• [Problem description] Output the line that contains "- teapot [307,256,348,285]", then every line beneath it through the end of the records, exactly as given and with no other lines.

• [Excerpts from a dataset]
_ _ _ _ _

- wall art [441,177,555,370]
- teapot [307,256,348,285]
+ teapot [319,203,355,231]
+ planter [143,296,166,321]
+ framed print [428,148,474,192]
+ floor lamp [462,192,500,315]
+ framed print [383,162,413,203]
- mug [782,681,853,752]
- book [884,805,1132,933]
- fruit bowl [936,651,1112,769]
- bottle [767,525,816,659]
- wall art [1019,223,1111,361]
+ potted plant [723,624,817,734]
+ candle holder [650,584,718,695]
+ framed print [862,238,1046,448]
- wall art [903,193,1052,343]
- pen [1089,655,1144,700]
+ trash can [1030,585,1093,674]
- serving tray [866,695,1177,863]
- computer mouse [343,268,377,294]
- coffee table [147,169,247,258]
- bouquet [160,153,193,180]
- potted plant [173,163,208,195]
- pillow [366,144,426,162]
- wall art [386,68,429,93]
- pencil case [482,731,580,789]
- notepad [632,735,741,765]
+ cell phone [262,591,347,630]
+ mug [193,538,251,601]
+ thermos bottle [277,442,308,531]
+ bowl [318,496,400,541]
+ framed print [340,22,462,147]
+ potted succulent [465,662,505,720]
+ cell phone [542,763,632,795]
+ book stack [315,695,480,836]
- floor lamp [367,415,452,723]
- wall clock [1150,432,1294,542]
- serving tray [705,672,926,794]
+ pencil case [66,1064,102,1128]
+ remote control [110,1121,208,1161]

_ _ _ _ _

• [Result of this task]
- teapot [307,256,348,285]
+ teapot [319,203,355,231]
+ planter [143,296,166,321]
+ framed print [428,148,474,192]
+ floor lamp [462,192,500,315]
+ framed print [383,162,413,203]
- mug [782,681,853,752]
- book [884,805,1132,933]
- fruit bowl [936,651,1112,769]
- bottle [767,525,816,659]
- wall art [1019,223,1111,361]
+ potted plant [723,624,817,734]
+ candle holder [650,584,718,695]
+ framed print [862,238,1046,448]
- wall art [903,193,1052,343]
- pen [1089,655,1144,700]
+ trash can [1030,585,1093,674]
- serving tray [866,695,1177,863]
- computer mouse [343,268,377,294]
- coffee table [147,169,247,258]
- bouquet [160,153,193,180]
- potted plant [173,163,208,195]
- pillow [366,144,426,162]
- wall art [386,68,429,93]
- pencil case [482,731,580,789]
- notepad [632,735,741,765]
+ cell phone [262,591,347,630]
+ mug [193,538,251,601]
+ thermos bottle [277,442,308,531]
+ bowl [318,496,400,541]
+ framed print [340,22,462,147]
+ potted succulent [465,662,505,720]
+ cell phone [542,763,632,795]
+ book stack [315,695,480,836]
- floor lamp [367,415,452,723]
- wall clock [1150,432,1294,542]
- serving tray [705,672,926,794]
+ pencil case [66,1064,102,1128]
+ remote control [110,1121,208,1161]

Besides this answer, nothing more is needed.